* What to do:
- A) In the passage on tuberculosis in prisons, what is the treatment success rate for all forms of TB in Ukonga prison?
- B) Copy the passage on tuberculosis in prisons word for word, from "Azerbaijan’s prison population" up to and including "TB in prisons.".
- C) Extend the passage on tuberculosis in prisons, starting after its final sentence.

* Page text:
This compared to the Ukonga prison in Tanzania where the Three I’s (Intensified case finding, TB infection control and Isoniazid preventative therapy) have been implemented, where 121 cases of TB were identified in the prison population of 6200 (a case notification rate of 1951 per 100,000 for all forms of TB). The national rate for all forms of TB in Tanzania of TB is 146 per 100 000. The notification rate of new smear or bacteriological-positive TB in Ukonga prison was 806 per 100 000. The treatment success rate in Ukonga prison for all forms of TB is 80%.

Azerbaijan’s prison population of 15,000 is made up of 52 penitentiary institutions. TB hospitals support the prison system by providing the necessary healthcare supply and training prison personnel and following up TB patients once they have been released from prison. The prison system of Azerbaijan, which has been hailed as a success in terms of TB control, has a long history of collaborating with TB institutions and funders such as the Global Fund for AIDS, TB and Malaria (GFATM) who provided funding for a Gene Expert diagnostic machine and for a second level laboratory which is currently in the design phases. The Global Fund also provides funding for DR-TB treatment, infection control activities and the reconstruction of the TB and HIV departments, according to WHO guidelines for the prevention of TB in prisons.

* Supplied records:
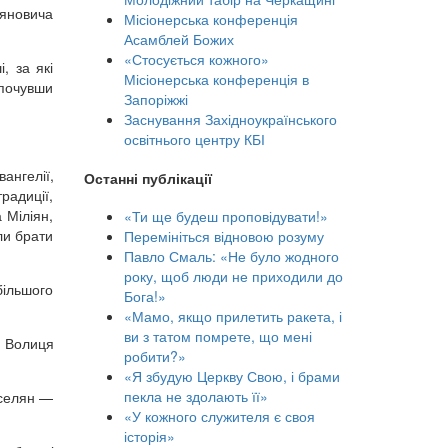
ляновича
Місіонерська конференція
Асамблей Божих
«Стосується кожного»
, за які
Місіонерська конференція в
 почувши
Запоріжжі
Заснування Західноукраїнського
освітнього центру КБІ
ангелії,
Останні публікації
радиції,
 Міліян,
«Ти ще будеш проповідувати!»
ли брати
Перемініться відновою розуму
Павло Смаль: «Не було жодного
року, щоб люди не приходили до
більшого
Бога!»
«Мамо, якщо прилетить ракета, і
ви з татом помрете, що мені
. Волиця
робити?»
«Я збудую Церкву Свою, і брами
пекла не здолають її»
 селян —
«У кожного служителя є своя
історія»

* Per-task outputs:
- A) 80%

- B)
Azerbaijan’s prison population of 15,000 is made up of 52 penitentiary institutions. TB hospitals support the prison system by providing the necessary healthcare supply and training prison personnel and following up TB patients once they have been released from prison. The prison system of Azerbaijan, which has been hailed as a success in terms of TB control, has a long history of collaborating with TB institutions and funders such as the Global Fund for AIDS, TB and Malaria (GFATM) who provided funding for a Gene Expert diagnostic machine and for a second level laboratory which is currently in the design phases. The Global Fund also provides funding for DR-TB treatment, infection control activities and the reconstruction of the TB and HIV departments, according to WHO guidelines for the prevention of TB in prisons.

- C)
Since 1995, 11,067 TB drug-sensitive have been placed on treatment in Azerbaijan prisons, and treatment for drug-resistant TB has been provided for 418 patients since 2007. Each prisoner is given a clinical examination on entrance and regular mass screenings for TB, by questionnaire, are conducted annually in all the prisons with laboratory examination of all TB suspects’ sputum samples. 

Tanzania’s prison average occupancy is 45,000 inmates, although there is only authorised accommodation for 27 653 inmates. Tanzania hosts one of the highest absolute numbers of prisoners in sub-Saharan Africa, after Ethiopia and Kenya respectively. There is a high proportion of smear-negative TB prevalence and higher HIV prevalence in Tanzania, and researchers believe that that many TB patients within Tanzanian prisons are either diagnosed late or are missed.

Tanzania ranks 14th out of the 22 TB high burden countries, with an estimated 50% of TB patients being HIV co-infected. The national adult HIV prevalence is estimated to be 5.7%. The Ukonga prison implements the 3 I’s in line with the existing TB screening algorithm of the national TB programme.  A TB screening questionnaire is used for all HIV-infected prisoners and all TB suspects are assessed using smear microscopy and chest x-ray. “This package leads to judicious treatment and the interruption of the TB transmission cycle”, said Jan van den Hombergh from Tanzania.

TB services and HIV counselling, testing, care and treatment are offered through a one-stop service at Ukonga, with support from PharmAccess International under a grant from USAID. 2010 prisoners had been tested for HIV and received their result with 747 patients currently on ARVs. 88 HIV-infected prisoners had started TB treatment and 94 people were receiving IPT since July 2011.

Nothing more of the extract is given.